View Full Version : PluralEyes and Multi-Cam Nesting


Michael Clark
November 18th, 2010, 07:27 PM
I just found out about two things I've never used before and I'm feeling pretty excited about them. I wondered if most people use these already, or if they are novelties for weddings. The first is PluralEyes. I downloaded the trial and it seems to have synced a ceremony perfectly. I haven't edited the footage yet, but it looks good so far. The second is just a feature in Premiere Pro that I'm sure is available in other programs. Nesting/Multi-Cam Editing a sequence. Seems like it'd be a great way to work through at least a rough cut of the ceremony, although a second go though would definitely be necessary. What are your thoughts on these?

Blake Cavett
November 18th, 2010, 07:47 PM
Once I heard of PluralEyes, I felt my life had new meaning.

Yes... it's THAT good.

Just click 'sync', go pop open a beer and come back and it's done.

It's not perfect and I have found it to be off by as many as 3 frames... but that's it. Barely noticeable.

Philip Howells
November 18th, 2010, 07:54 PM
We multicam almost everything. Syncing is so simple in our NLE (Liquid) I've never been tempted to consider anything else. IMHO three frames out is still out and will certainly cause a perceptible echo if applied to soundtracks.

Lukas Siewior
November 18th, 2010, 10:19 PM
I tried PluralEyes but it wont work with HDV footage (which is not cut by scenes). I'd have to pre-cut all footage prior to using PE :-(

But Multi-cam Editing is neat - great for long church ceremonies (when I know I have an hour of non-stop footage).

Susanto Widjaja
November 19th, 2010, 06:44 AM
pluraleyes is worth my every penny. especially since they upgraded to the latest version. i was like.. WOW.. thats a lot faster and a lot better in syncing!

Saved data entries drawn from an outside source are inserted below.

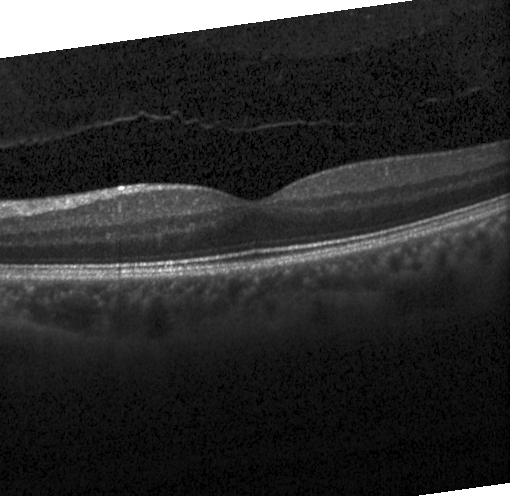
Retinal OCT cross-section showing no choroidal neovascularization, no diabetic macular edema, and no drusen.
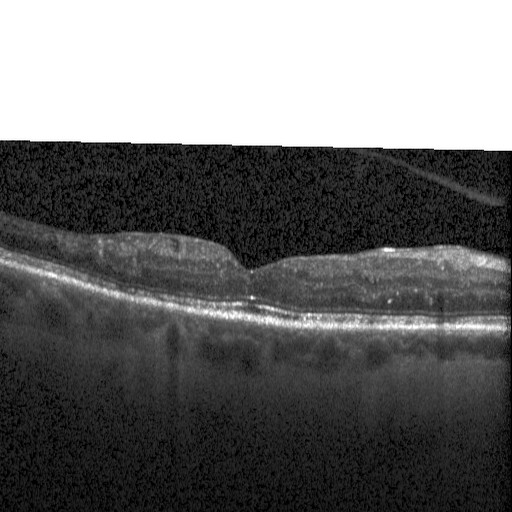 Diagnosis: DME.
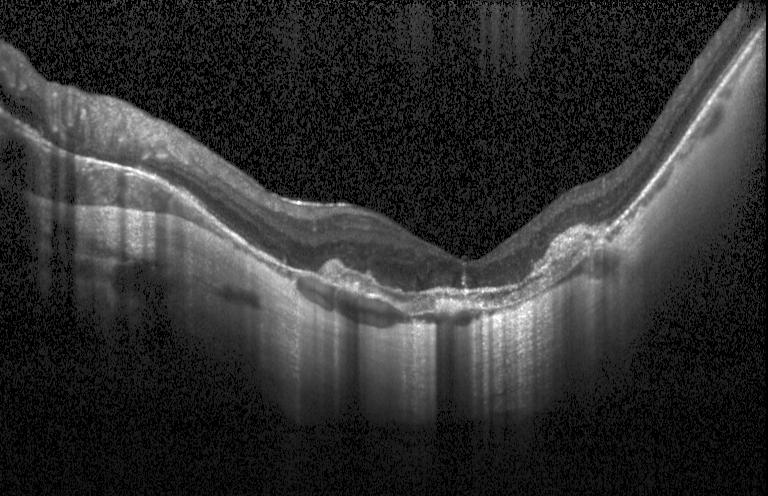

Optical coherence tomography scan. Impression: CNV.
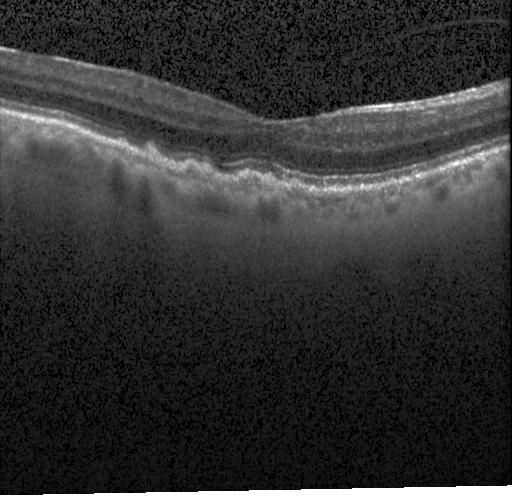

OCT B-scan showing sub-RPE drusenoid deposits.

you dont get everything synced everytime. but its a lot better than nothing.

Michael Clark
November 19th, 2010, 09:16 AM
Three frames is close enough for me to do the rest manually. I just edited two ceremonies (one was 40 minute 2-cam, the other was 25 minute 3-cam) in about 1 hour 45 minutes. That includes time to do manual adjustments for audio syncing and fixing video that needed cleaning up from multi-cam edits. I almost feel like I need to say that I'm NOT affiliated with PluralEyes, because I probably sound like a commercial! Anyhow, I'm glad to have found out about both of these. Significant decrease in workflow time. I shoot a couple non-english weddings a year, so this will be great for those especially.

D.J. Ammons
November 20th, 2010, 09:58 AM
I tried PluralEyes but it wont work with HDV footage (which is not cut by scenes). I'd have to pre-cut all footage prior to using PE :-(

But Multi-cam Editing is neat - great for long church ceremonies (when I know I have an hour of non-stop footage).

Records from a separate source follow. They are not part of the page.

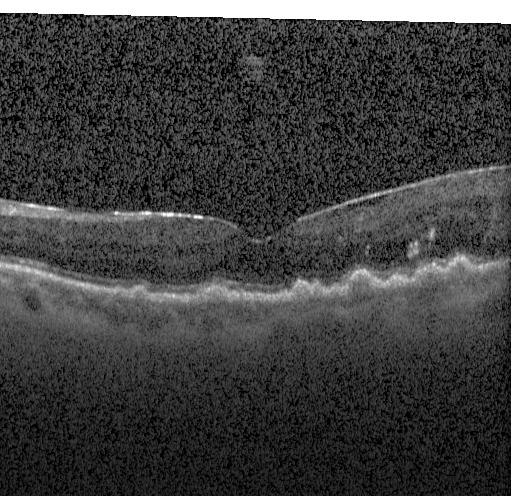 Assessment: multiple drusen.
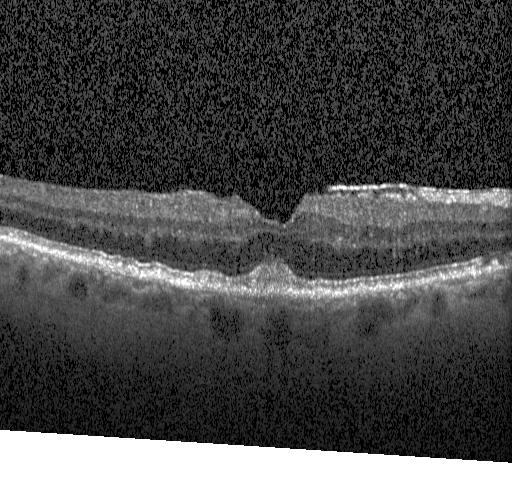 OCT finding: sub-RPE drusenoid deposits.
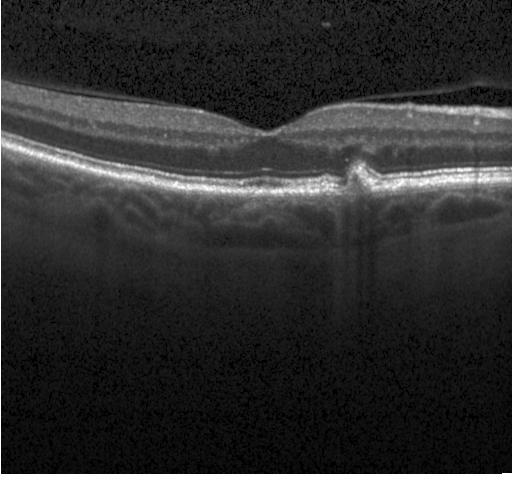 Macular OCT demonstrating multiple drusen.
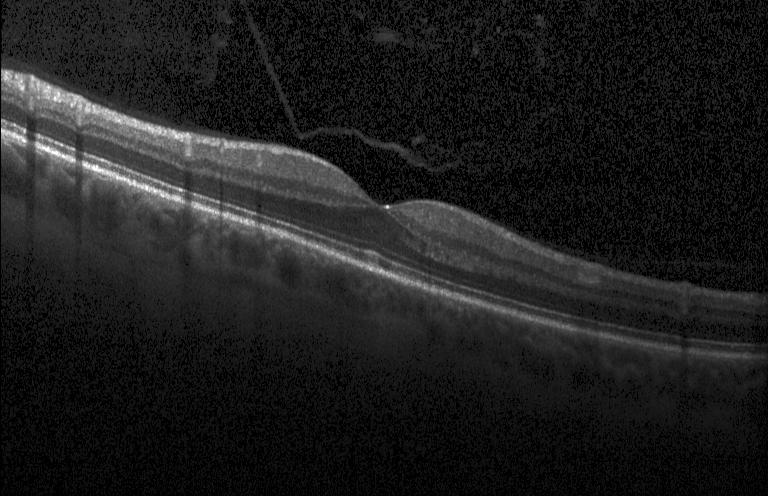 Acquired on a Heidelberg Spectralis. SD-OCT. OCT line scan.
Diagnosis: no evidence of choroidal neovascularization, diabetic macular edema, or drusen.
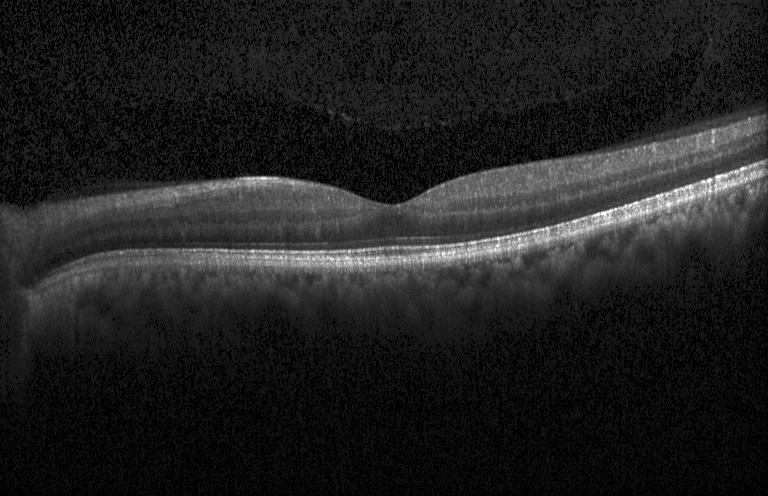
Macular OCT demonstrating no choroidal neovascularization, no diabetic macular edema, and no drusen.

Lukas, we use PluralEyes all of the time to sync HDV footage in Sony Vegas Pro 8. We drop the various cams footage on the timeline and PluralEyes syncs it up with no problem. Then we multicam edit once the footage is synced.

Lukas Siewior
November 21st, 2010, 08:40 AM
Lukas, we use PluralEyes all of the time to sync HDV footage in Sony Vegas Pro 8. We drop the various cams footage on the timeline and PluralEyes syncs it up with no problem. Then we multicam edit once the footage is synced.

DJ, does Vegas cuts footage by scenes during capturing tapes? I never understood any Premiere doesn't.